--- DATA TO USE ---

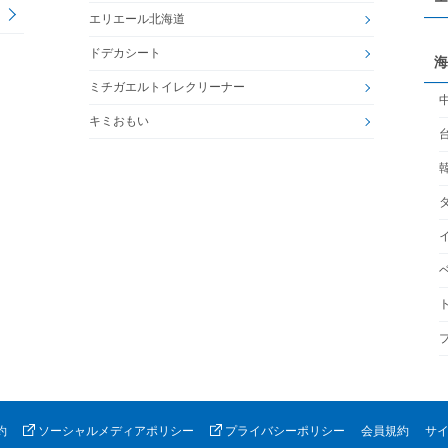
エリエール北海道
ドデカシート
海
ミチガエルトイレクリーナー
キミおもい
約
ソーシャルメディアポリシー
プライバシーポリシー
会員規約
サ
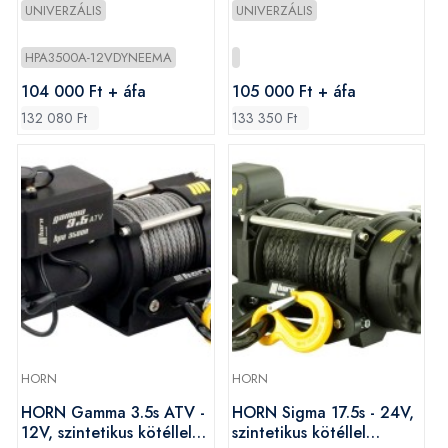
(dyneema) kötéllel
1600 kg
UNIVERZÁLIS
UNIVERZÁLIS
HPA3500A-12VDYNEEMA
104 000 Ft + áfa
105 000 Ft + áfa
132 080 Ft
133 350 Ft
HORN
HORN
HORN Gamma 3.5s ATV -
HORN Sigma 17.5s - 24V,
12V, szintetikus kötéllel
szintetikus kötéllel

---

* **WHAT YOU SHOULD DO**: The result should be an exact repetition of all the records. Drop the pictures.

* **TASK SOLUTION**:
エリエール北海道
ドデカシート
海
ミチガエルトイレクリーナー
キミおもい
約
ソーシャルメディアポリシー
プライバシーポリシー
会員規約
サ
(dyneema) kötéllel
1600 kg
UNIVERZÁLIS
UNIVERZÁLIS
HPA3500A-12VDYNEEMA
104 000 Ft + áfa
105 000 Ft + áfa
132 080 Ft
133 350 Ft
HORN
HORN
HORN Gamma 3.5s ATV -
HORN Sigma 17.5s - 24V,
12V, szintetikus kötéllel
szintetikus kötéllel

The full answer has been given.